On the way home I detoured to the coffee shop where I often spend Sunday mornings, and I unrolled the paper next to a steamy apple chai, because it had been a while since I decided I don’t like chai, and it was perhaps time to give chai a second chance. It turns out I still don’t like it. I read about Kosovo and a bookmobile in rural New Mexico and John McCain, and then I unrolled the magazine and for the first time ever, ever in my whole life, I completed the Sunday Times crossword all by myself, in one sitting, every last square. And when I penned the final C I let out such an exclamation of surprise (that I think sounded something like WaHah!) that the woman at the next table turned and looked over her reading glasses at me.

And here I am with eight minutes of Sunday left to go, with clean clothes and sorted recycling and Kim Richey singing I’m Alright on repeat, and I think I’m getting back to myself again, and Monday here I come.

Dear Operaman,

The boy who walked me to my truck tonight glanced at the cd case on my passenger seat and asked sweetly, Who are La Boheem?

As if (they) were a band, perhaps stylistically related to Yo La Tengo, or other bands with foreign articles.

And this is still better, I guess, than the boy who I had a drink with shortly after you dumped my overeducated ass, who accused me of making up the word modicum.

Or the boy who, when I said coyly that the freckles on his shoulders were disarming, looked worried and asked what I meant.

I am no longer stuck on you, Operaman; I have sufficiently Moved On. But you did spoil me a bit in the smart / attracted to smart departments.
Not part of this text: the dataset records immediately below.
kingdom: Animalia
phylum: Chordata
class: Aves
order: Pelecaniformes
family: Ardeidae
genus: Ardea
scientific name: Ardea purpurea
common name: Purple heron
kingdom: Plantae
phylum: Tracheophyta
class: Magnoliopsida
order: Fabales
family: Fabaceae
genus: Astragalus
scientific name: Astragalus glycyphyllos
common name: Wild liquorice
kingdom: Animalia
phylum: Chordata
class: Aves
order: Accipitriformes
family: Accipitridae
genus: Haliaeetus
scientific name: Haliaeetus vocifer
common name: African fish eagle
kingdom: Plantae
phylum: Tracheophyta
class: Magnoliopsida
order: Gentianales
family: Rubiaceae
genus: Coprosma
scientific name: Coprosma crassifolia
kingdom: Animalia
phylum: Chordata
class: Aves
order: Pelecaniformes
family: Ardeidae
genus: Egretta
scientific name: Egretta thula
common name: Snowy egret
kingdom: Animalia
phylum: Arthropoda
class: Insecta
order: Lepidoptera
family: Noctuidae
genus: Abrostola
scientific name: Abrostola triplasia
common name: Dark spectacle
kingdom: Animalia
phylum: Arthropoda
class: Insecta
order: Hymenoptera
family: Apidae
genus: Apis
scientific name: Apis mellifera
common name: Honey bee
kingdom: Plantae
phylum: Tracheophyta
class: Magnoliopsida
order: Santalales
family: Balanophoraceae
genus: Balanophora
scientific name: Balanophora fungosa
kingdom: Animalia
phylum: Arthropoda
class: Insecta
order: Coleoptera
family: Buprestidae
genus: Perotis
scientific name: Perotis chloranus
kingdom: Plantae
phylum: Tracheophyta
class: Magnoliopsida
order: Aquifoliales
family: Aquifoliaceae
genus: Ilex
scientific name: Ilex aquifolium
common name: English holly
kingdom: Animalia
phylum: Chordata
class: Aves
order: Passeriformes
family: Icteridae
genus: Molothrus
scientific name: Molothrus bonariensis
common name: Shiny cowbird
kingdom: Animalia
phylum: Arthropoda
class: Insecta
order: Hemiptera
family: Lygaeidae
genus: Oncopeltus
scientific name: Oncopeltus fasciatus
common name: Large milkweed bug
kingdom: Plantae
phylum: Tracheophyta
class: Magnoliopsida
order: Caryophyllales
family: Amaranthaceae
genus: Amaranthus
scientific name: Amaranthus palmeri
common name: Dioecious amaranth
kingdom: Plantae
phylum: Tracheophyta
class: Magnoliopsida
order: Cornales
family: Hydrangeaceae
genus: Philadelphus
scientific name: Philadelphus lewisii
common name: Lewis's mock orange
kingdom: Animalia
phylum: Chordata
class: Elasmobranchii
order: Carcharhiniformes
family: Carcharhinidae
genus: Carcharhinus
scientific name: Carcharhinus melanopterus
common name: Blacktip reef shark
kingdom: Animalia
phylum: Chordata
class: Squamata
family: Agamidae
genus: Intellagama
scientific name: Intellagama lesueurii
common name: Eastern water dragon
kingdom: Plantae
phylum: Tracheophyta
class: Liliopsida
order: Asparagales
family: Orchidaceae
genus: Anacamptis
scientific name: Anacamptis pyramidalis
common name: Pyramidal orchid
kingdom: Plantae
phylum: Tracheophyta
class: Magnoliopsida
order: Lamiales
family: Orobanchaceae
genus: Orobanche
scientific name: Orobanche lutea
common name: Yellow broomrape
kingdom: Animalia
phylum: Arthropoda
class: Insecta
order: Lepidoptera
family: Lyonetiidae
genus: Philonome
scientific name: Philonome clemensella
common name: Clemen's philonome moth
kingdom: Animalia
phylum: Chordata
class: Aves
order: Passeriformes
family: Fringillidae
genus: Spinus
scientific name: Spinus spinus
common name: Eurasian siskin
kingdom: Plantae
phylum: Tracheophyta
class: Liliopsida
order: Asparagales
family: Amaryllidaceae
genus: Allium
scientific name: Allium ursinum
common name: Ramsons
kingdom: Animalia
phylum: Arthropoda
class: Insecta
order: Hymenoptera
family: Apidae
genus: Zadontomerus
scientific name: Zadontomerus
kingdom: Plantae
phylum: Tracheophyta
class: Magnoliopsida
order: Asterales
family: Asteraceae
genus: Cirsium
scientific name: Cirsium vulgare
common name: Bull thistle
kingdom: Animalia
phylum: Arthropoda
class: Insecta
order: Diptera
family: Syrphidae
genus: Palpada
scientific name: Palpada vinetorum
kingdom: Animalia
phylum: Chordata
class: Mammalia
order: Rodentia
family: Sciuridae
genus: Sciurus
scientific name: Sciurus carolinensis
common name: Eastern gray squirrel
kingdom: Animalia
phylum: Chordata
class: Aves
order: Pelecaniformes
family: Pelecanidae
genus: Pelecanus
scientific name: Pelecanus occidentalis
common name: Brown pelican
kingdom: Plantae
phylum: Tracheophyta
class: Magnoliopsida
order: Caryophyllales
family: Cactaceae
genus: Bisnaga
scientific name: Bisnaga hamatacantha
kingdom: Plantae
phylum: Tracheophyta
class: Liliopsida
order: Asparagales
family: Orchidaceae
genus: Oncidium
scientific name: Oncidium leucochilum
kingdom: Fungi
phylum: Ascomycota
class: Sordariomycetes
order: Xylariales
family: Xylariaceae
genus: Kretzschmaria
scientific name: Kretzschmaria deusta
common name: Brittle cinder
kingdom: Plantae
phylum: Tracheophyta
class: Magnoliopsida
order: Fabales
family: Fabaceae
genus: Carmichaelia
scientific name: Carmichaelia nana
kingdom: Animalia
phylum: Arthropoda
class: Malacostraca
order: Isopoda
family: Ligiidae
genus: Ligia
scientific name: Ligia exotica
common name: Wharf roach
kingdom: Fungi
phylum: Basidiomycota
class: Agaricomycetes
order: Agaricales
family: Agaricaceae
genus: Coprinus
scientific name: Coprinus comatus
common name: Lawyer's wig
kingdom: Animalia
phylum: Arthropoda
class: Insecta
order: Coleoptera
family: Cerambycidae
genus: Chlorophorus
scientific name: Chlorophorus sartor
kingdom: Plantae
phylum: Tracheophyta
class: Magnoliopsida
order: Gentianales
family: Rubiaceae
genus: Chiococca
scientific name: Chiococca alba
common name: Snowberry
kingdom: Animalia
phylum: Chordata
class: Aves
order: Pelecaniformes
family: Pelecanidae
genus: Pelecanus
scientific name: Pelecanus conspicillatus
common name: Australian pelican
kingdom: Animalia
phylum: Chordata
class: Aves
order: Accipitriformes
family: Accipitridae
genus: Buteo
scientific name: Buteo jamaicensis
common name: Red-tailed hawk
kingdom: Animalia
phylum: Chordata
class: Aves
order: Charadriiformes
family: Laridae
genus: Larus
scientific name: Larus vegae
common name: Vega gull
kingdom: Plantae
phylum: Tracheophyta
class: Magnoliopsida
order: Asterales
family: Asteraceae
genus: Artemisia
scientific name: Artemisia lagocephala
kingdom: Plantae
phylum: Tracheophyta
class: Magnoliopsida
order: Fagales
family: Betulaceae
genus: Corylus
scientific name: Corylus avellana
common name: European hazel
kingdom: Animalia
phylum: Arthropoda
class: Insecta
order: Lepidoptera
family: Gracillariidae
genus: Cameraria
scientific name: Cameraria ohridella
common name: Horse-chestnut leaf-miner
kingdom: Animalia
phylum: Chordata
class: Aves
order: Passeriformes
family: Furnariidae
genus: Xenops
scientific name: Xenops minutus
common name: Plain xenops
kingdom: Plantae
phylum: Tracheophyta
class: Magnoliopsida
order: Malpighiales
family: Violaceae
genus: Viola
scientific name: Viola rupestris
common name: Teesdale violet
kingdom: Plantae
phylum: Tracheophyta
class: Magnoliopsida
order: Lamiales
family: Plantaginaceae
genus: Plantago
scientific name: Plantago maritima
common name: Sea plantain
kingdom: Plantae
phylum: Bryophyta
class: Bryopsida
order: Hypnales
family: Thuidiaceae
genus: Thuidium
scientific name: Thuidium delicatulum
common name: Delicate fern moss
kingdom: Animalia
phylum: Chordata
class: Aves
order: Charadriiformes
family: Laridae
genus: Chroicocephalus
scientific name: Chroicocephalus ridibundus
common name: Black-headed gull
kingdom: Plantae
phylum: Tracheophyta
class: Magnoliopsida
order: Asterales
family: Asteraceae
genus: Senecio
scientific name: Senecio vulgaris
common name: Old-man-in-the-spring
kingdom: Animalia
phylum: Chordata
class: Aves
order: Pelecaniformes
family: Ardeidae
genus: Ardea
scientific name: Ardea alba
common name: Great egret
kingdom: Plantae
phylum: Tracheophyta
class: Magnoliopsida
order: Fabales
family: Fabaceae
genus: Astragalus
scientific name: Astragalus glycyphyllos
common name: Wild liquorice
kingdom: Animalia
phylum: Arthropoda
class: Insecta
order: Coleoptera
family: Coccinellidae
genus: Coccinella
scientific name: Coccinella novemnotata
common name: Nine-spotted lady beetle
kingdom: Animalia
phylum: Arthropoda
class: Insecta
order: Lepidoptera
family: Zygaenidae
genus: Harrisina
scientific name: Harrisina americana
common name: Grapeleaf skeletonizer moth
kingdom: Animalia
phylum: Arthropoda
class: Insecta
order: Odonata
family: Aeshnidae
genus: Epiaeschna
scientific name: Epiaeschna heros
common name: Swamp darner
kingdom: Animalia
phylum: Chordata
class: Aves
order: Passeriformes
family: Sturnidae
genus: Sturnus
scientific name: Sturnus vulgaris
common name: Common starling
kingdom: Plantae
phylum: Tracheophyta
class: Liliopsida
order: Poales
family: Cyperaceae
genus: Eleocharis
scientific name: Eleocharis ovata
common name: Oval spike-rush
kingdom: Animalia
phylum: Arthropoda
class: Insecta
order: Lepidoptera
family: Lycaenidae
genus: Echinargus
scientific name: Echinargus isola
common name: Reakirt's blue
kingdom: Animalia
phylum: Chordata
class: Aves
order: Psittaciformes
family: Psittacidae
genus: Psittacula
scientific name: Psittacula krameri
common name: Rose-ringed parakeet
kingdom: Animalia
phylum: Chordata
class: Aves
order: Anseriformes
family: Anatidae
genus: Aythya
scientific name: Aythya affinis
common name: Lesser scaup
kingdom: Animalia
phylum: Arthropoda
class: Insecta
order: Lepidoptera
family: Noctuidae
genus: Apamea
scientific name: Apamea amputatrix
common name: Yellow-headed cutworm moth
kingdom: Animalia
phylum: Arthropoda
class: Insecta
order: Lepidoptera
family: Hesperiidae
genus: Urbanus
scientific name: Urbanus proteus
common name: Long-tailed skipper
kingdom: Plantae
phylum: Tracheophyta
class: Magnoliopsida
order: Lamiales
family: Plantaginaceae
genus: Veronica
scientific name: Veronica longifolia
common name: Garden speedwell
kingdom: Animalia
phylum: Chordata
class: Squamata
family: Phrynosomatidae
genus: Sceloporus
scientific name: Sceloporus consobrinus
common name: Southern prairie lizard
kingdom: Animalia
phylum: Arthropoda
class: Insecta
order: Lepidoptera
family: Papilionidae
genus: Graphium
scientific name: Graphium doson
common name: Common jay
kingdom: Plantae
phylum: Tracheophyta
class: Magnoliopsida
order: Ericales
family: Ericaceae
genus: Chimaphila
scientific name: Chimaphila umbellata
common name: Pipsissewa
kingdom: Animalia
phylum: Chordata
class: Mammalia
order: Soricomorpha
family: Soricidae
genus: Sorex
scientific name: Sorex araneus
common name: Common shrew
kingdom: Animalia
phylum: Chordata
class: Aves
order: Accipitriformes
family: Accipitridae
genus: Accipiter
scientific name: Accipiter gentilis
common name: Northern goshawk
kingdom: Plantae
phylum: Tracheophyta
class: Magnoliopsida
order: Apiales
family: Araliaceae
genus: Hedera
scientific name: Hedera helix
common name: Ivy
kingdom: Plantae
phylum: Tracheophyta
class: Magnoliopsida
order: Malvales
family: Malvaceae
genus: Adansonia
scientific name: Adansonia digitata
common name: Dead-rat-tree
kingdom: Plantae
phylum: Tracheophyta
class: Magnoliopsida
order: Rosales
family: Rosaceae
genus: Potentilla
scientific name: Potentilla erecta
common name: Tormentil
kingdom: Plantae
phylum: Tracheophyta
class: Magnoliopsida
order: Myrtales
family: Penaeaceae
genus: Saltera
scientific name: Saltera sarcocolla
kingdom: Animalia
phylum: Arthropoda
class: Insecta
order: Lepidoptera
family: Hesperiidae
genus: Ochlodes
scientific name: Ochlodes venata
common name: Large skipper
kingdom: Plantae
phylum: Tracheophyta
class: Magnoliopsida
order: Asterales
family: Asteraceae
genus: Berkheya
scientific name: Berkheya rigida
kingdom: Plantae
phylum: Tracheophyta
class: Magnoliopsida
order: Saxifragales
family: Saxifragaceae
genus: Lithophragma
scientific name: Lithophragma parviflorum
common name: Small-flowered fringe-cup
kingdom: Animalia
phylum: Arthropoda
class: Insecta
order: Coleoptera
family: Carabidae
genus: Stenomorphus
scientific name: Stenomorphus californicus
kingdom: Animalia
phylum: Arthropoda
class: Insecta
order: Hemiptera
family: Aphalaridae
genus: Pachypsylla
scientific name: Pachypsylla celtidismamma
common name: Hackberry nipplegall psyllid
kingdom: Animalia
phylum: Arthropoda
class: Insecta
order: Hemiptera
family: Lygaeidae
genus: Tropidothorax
I have yet to find another date who not only speaks in crafty sentences with obscure references but finds this sort of conversation – would it be too optimistic to say sexy?

In any case part of me is hoping you have to explain who Sappho is each time a cute girl meets your car that bears her name. (Like how effortlessly I edited out eponymous?) But most of me, honest to God, just hopes you are faring better.

2.01.2007

me and yogi tea

I turned down three invites out tonight in favor of alphabet soup and a smoothie. I am fighting a cold. I was an only child who was fawned over when sick, so as an adult I am no stoic about illness. You can see it right here in this paragraph: the smallest sniffle and every sentence is Me Me Me.

I know I shouldn’t complain because what is lurking in my fevery sleep is a cold at worst, whereas in the last two months I have had friends endure knee surgery, ankle surgery, a tonsillectomy, a throat infection, and a shot somewhere really awful. Whereas I made it through the past year with one humorous if briefly terrifying trip to the emergency room. That’s pretty good given my bad judgment and lack of health insurance.


When I feel sick I want someone to stroke my hair and bring me Gatorade. No one seems to be waiting in line for this job of late, so tonight I found solace in a steamy shower and a copper kettle and a new Kasey Chambers cd. It’ll do.

Goodnight, big bloggy world. Stay well.